Mi abuelo paterno tenía una huerta que lindaba con las tapias del cementerio. Hasta allí aun no llegaba la ciudad y el cementerio imponía silencio a los pocos que pasaban junto a él, camino siempre de otro lugar. En verano, cuando apuraba la luz del sol para trabajar mejor la tierra con el frescor del atardecer, sólo oía las chicharras que anunciaban ya el final de lo urbano. Hasta las noches de un verano. Mi padre aun recuerda aquellas en las que los disparos de madrugada anunciaban el hallazgo de los cadáveres aun calientes de los represaliados, puestos en fila frente a las tapias. No sé qué pensaría mi abuelo, al que apenas conocí, pero supongo que se agarraría con la mirada a los surcos de esa tierra para sobrevivir. A veces hay que agarrarse con mucha fiereza a la tierra y esperar de ella el renuevo vital de cada temporada.

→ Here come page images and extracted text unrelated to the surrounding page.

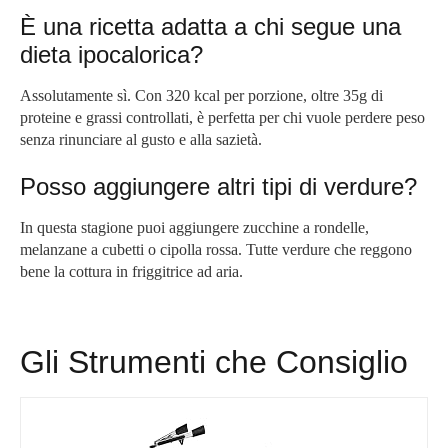
È una ricetta adatta a chi segue una
dieta ipocalorica?
Assolutamente sì. Con 320 kcal per porzione, oltre 35g di
proteine e grassi controllati, è perfetta per chi vuole perdere peso
senza rinunciare al gusto e alla sazietà.
Posso aggiungere altri tipi di verdure?
In questa stagione puoi aggiungere zucchine a rondelle,
melanzane a cubetti o cipolla rossa. Tutte verdure che reggono
bene la cottura in friggitrice ad aria.
Gli Strumenti che Consiglio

Mi padre, siempre que ha tenido oportunidad, se ha hecho una pequeña huerta o un jardín que ha trabajado en los ratos libres. El olor de la hierbabuena, de las primeras rosas, de la tierra recién regada... Aun recuerdo el sabor de esa fruta y verdura y el esfuerzo metódico de mi padre al cultivarlas y regarlas. Y su amplia sonrisa cuando aparecía por casa con los primeros tomates, las primicias de las cebollas o unos cogollos de lechuga.
Este fin de semana he cogido entre mis manos, por primera vez desde hace veinte años, un azadón y, como si mis músculos renovaran este compromiso con la tierra, he ayudado a cavar un pequeño terreno, quizá buscando las razones de la mirada de aquel abuelo al que apenas conocí o el recuerdo de la espalda de mi padre, curvada al sol, trabajando la tierra.